Pulling up a seat at your favourite coffee shop may be the most efficient way to write a paper or finish a work project. But now a new website lets you bring the coffee shop to your cubicle.
The site, called Coffitivity, was inspired by recent research showing the whoosh of espresso machines and caffeinated chatter typical of most coffee shops creates just the right level of background noise to stimulate creativity. The website, which is free, plays an ambient coffee shop soundtrack that, according to researchers, helps people concentrate.
In a series of experiments that looked at the effects of noise on creative thinking, researchers at the University of Illinois at Urbana-Champaign had participants brainstorm ideas for new products while they were exposed to varying levels of background noise. Their results, published in The Journal of Consumer Research, found that a level of ambient noise typical of a bustling coffee shop or a television playing in a living room, about 70 decibels, enhanced performance compared with the relative quiet of 50 decibels.
A higher level of noise, however, about 85 decibels, roughly the noise level generated by a blender or a garbage disposal, was too distracting, the researchers found.
Ravi Mehta, an assistant professor of business administration at the university who led the research, said extreme quiet tends to sharpen your focus, which can prevent you from thinking in the abstract. "This is why if you're too focused on a problem and you're not able to solve it," Mehta said, "you leave it for some time and then come back to it and you get the solution."
But moderate levels can distract people just enough so that they think more broadly. "It helps you think outside the box," he said.
The benefits of moderate noise, however, apply only to creative tasks. Projects that require paying close attention to detail, like proofreading a paper or doing your taxes, Mehta said, are performed better in quiet environments.
In other studies, he and his colleagues have found that exposure to certain colours can play a role as well. Switching the colour of your computer's background screen to blue enhances performance on creative tasks, for example, while making it red helps with detail-oriented tasks. Large, open rooms with high ceilings may also promote creative thinking, they found.
The creators of the Coffitivity site struck upon their idea after brainstorming on an unrelated start-up in the Richmond, Virginia, area. "We had been in and out of coffee shops, and we were getting really good work done," said ACe Callwood, a founder of the site and the coordinator for entrepreneurship at the Virginia Commonwealth University business school.
One member of the team, Justin Kauszler, noticed when he returned to his regular work space, in a subdued and sterile office, his productivity took a nose-dive. When Kauszler's boss shot down his request to leave the office and work from a coffee shop, he and his colleagues decided that they would bring their favourite coffeehouses to their computers.

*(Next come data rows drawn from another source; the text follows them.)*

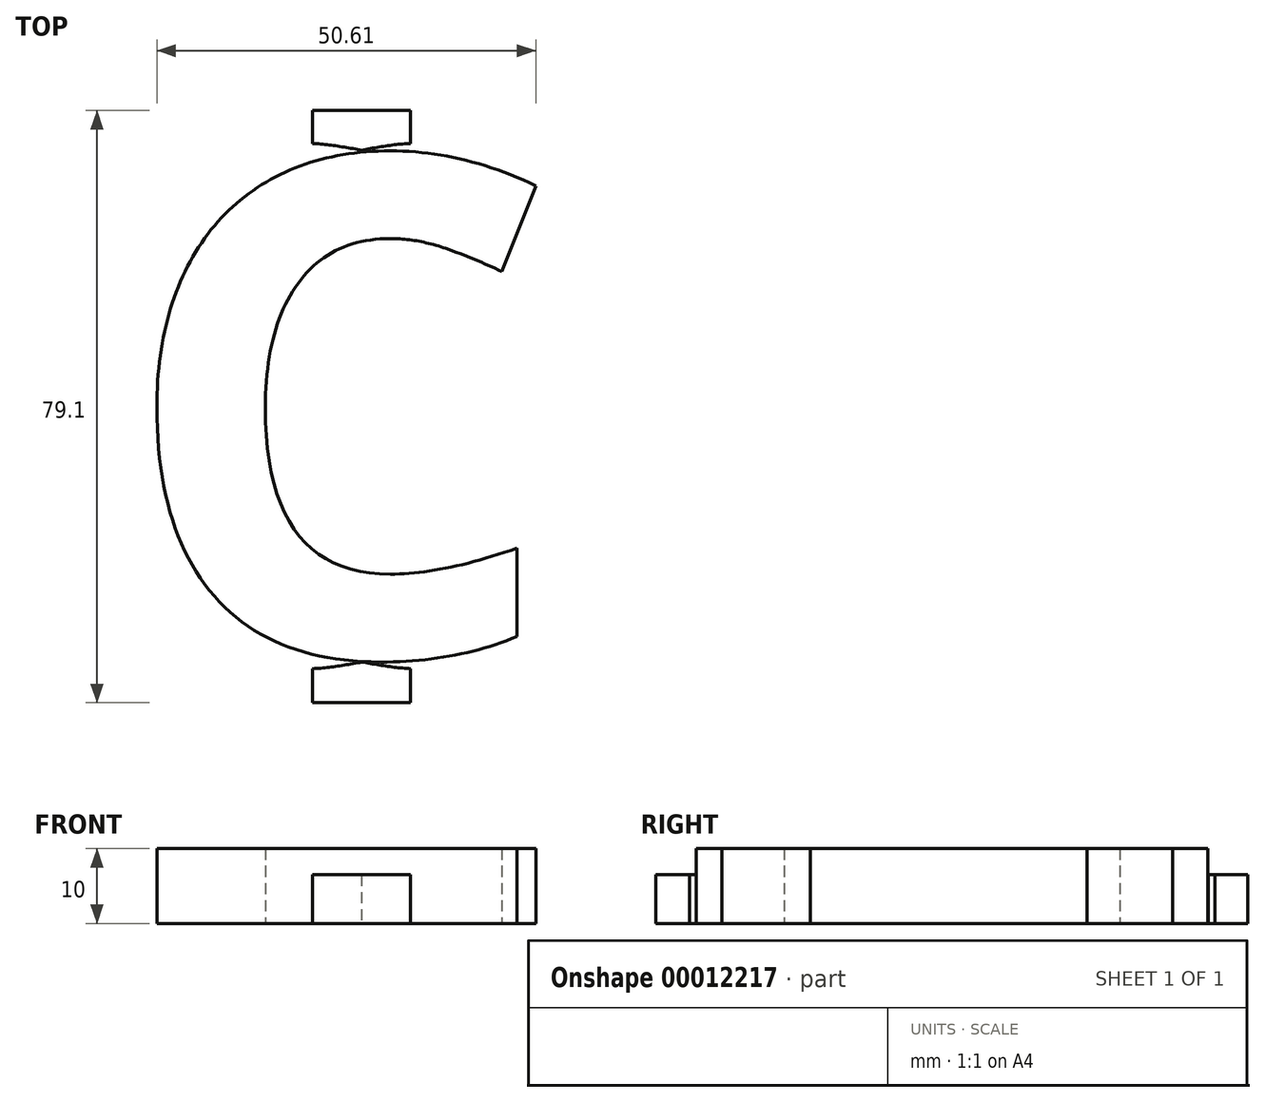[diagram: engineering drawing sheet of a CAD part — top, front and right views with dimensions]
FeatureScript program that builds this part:
annotation { "Feature Type Name" : "Feature", "Feature Type Description" : "" }
export const myFeature = defineFeature(function(context is Context, id is Id, definition is map)
    precondition{}
    {
        {
            var Q0;
            Q0=qCreatedBy(makeId("Top.planeOp"),FACE);
            var sketch = newSketch(context, id + "F0", { "sketchPlane" : qUnion([Q0])});
            skText(sketch, "E0", { "text": "C", "fontName": "OpenSans-Bold.ttf"});
            const initialGuessF0  = {"E0": [-0.05602, 0, 1, 0, 0.067]};
            skSetInitialGuess(sketch, initialGuessF0);
            skSolve(sketch);
        }
        {
            var Q0;
            Q0=makeQuery(id+"F0.imprint","IMPRINT",FACE,{"disambiguationData":[TD([[makeQuery(id+"F0.imprint","IMPRINT",EDGE,{"derivedFrom":sQuery(id+"F0.wireOp",EDGE,"E0.sketch_text.stroke-0")}),-1.0]])]});
            extrude(context, id + "F1", {"entities" : qUnion([Q0]), "depth" : 10 * mm});
        }
        {
            var Q0;
            Q0=qCreatedBy(makeId("Top.planeOp"),FACE);
            var sketch = newSketch(context, id + "F2", { "sketchPlane" : qUnion([Q0])});
            skFitSpline(sketch, "E1.0.0", {"points": [v(-5.7, 7.45) * mm, v(0, 15.82) * mm, v(0, 33.2) * mm]});
            skFitSpline(sketch, "E1.0.1", {"points": [v(0, 33.2) * mm, v(0, 50.03) * mm, v(-5.88, 58.76) * mm, v(0, 33.2) * mm]});
            skFitSpline(sketch, "E1.0.2", {"points": [v(-5.88, 58.76) * mm, v(-11.76, 67.48) * mm, v(-23.26, 67.48) * mm]});
            skFitSpline(sketch, "E1.0.3", {"points": [v(-23.26, 67.48) * mm, v(-35.07, 67.48) * mm, v(-40.76, 59.14) * mm]});
            skFitSpline(sketch, "E1.0.4", {"points": [v(-40.76, 59.14) * mm, v(-46.44, 50.8) * mm, v(-46.44, 33.2) * mm]});
            skFitSpline(sketch, "E1.0.5", {"points": [v(-46.44, 33.2) * mm, v(-46.44, 16.36) * mm, v(-40.6, 7.72) * mm]});
            skFitSpline(sketch, "E1.0.6", {"points": [v(-40.6, 7.72) * mm, v(-34.76, -0.92) * mm, v(-23.26, -0.92) * mm]});
            skFitSpline(sketch, "E1.0.7", {"points": [v(-23.26, -0.92) * mm, v(-11.4, -0.92) * mm, v(-5.7, 7.45) * mm]});
            skLineSegment(sketch, "E2", {"start": v(-46.44, 33.2) * mm, "end": v(-46.44, 67.48) * mm, "construction": true});
            skLineSegment(sketch, "E3", {"start": v(-46.44, 67.48) * mm, "end": v(-23.26, 67.48) * mm, "construction": true});
            skLineSegment(sketch, "E4", {"start": v(-23.26, 67.48) * mm, "end": v(0, 67.48) * mm, "construction": true});
            skLineSegment(sketch, "E5", {"start": v(0, 67.48) * mm, "end": v(0, 33.2) * mm, "construction": true});
            skLineSegment(sketch, "E6", {"start": v(0, 33.03) * mm, "end": v(0, 0) * mm, "construction": true});
            skLineSegment(sketch, "E7", {"start": v(0, 33.03) * mm, "end": v(-36.12, 33.03) * mm, "construction": true});
            skLineSegment(sketch, "E8", {"start": v(-2.5, 33.03) * mm, "end": v(-36.12, 33.03) * mm, "construction": true});
            skLineSegment(sketch, "E9", {"start": v(-2.5, 14.3) * mm, "end": v(-2.5, 33.03) * mm, "construction": true});
            skLineSegment(sketch, "E10", {"start": v(-2.5, 0) * mm, "end": v(0, 0) * mm, "construction": true});
            skLineSegment(sketch, "E11", {"start": v(-46.44, 66.36) * mm, "end": v(0, 66.36) * mm, "construction": true});
            skLineSegment(sketch, "E12.bottom", {"start": v(-23.26, 66.36) * mm, "end": v(-29.8, 66.36) * mm});
            skLineSegment(sketch, "E12.top", {"start": v(-23.26, 72.76) * mm, "end": v(-29.8, 72.76) * mm});
            skLineSegment(sketch, "E12.left", {"start": v(-23.26, 66.36) * mm, "end": v(-23.26, 72.76) * mm});
            skLineSegment(sketch, "E12.right", {"start": v(-29.8, 66.36) * mm, "end": v(-29.8, 72.76) * mm});
            skLineSegment(sketch, "E13.bottom", {"start": v(-23.26, 66.36) * mm, "end": v(-16.72, 66.36) * mm});
            skLineSegment(sketch, "E13.top", {"start": v(-23.26, 72.76) * mm, "end": v(-16.72, 72.76) * mm});
            skLineSegment(sketch, "E13.right", {"start": v(-16.72, 66.36) * mm, "end": v(-16.72, 72.76) * mm});
            skLineSegment(sketch, "E14", {"start": v(-46.44, 33.2) * mm, "end": v(0, 33.2) * mm, "construction": true});
            skLineSegment(sketch, "E15", {"start": v(-46.44, 33.2) * mm, "end": v(0, 33.2) * mm});
            skLineSegment(sketch, "E16.0.MirrorCS", {"start": v(-23.26, -6.34) * mm, "end": v(-16.72, -6.34) * mm});
            skLineSegment(sketch, "E16.1.MirrorCS", {"start": v(-23.26, -6.34) * mm, "end": v(-29.8, -6.34) * mm});
            skLineSegment(sketch, "E16.2.MirrorCS", {"start": v(-16.72, 0.06) * mm, "end": v(-16.72, -6.34) * mm});
            skLineSegment(sketch, "E16.3.MirrorCS", {"start": v(-23.26, 0.06) * mm, "end": v(-16.72, 0.06) * mm});
            skLineSegment(sketch, "E16.4.MirrorCS", {"start": v(-23.26, 0.06) * mm, "end": v(-23.26, -6.34) * mm});
            skLineSegment(sketch, "E16.5.MirrorCS", {"start": v(-23.26, 0.06) * mm, "end": v(-29.8, 0.06) * mm});
            skLineSegment(sketch, "E16.6.MirrorCS", {"start": v(-29.8, 0.06) * mm, "end": v(-29.8, -6.34) * mm});
            skLineSegment(sketch, "E16.7.MirrorCS", {"start": v(-23.26, 0.06) * mm, "end": v(-23.26, -6.34) * mm});
            skSolve(sketch);
        }
        {
            var Q0;
            {var subQ1=sQuery(id+"F2.wireOp",EDGE,"E12.top");Q0=makeQuery(id+"F2.imprint","IMPRINT",FACE,{"disambiguationData":[TD([[makeQuery(id+"F2.imprint","IMPRINT",EDGE,{"derivedFrom":subQ1}),1.0]])]});}
            var Q1;
            {var subQ3=sQuery(id+"F2.wireOp",EDGE,"E13.top");Q1=makeQuery(id+"F2.imprint","IMPRINT",FACE,{"disambiguationData":[TD([[makeQuery(id+"F2.imprint","IMPRINT",EDGE,{"derivedFrom":subQ3}),-1.0]])]});}
            extrude(context, id + "F3", {"entities" : qUnion([Q0, Q1]), "operationType" : NewBodyOperationType.ADD, "depth" : 6.5 * mm});
        }
        {
            var Q0;
            {var subQ3=sQuery(id+"F2.wireOp",EDGE,"E16.1.MirrorCS");Q0=makeQuery(id+"F2.imprint","IMPRINT",FACE,{"disambiguationData":[TD([[makeQuery(id+"F2.imprint","IMPRINT",EDGE,{"derivedFrom":subQ3}),-1.0]])]});}
            var Q1;
            {var subQ1=sQuery(id+"F2.wireOp",EDGE,"E16.0.MirrorCS");Q1=makeQuery(id+"F2.imprint","IMPRINT",FACE,{"disambiguationData":[TD([[makeQuery(id+"F2.imprint","IMPRINT",EDGE,{"derivedFrom":subQ1}),1.0]])]});}
            extrude(context, id + "F4", {"entities" : qUnion([Q0, Q1]), "operationType" : NewBodyOperationType.ADD, "depth" : 6.5 * mm});
        }
    });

With some borrowed audio equipment in hand, they eventually hit on a spot with the ideal noise level, a place called Harrison Street Cafe. "It had just the right mix of everything," Callwood said. "You could get the coffee machine, and you had people talking and eating. It has two levels, and we got the vibe upstairs and downstairs." Coffitivity started on March 4, and that day it got about 120 page views. "I think our moms looked at it a hundred times," Callwood joked.
Since then, traffic has "exploded," he said. "Seoul, Korea, is our top user city. New York City is second, followed by London, Los Angeles and Chicago."
Callwood and his colleagues at Coffitivity say they are now in the process of creating an app and adding new coffee shop soundtracks tailored to specific countries. "Australians apparently hate American accents," he said. "We have Australians asking us for different audio sounds.
"We had a rabbi reach out and say, 'Hey, there's a Jewish learning centre that has this very distinctive sound in Hebrew,' and he asked if we could put that kind of audio on the site. We told him that if he could get us the audio, we'll use it."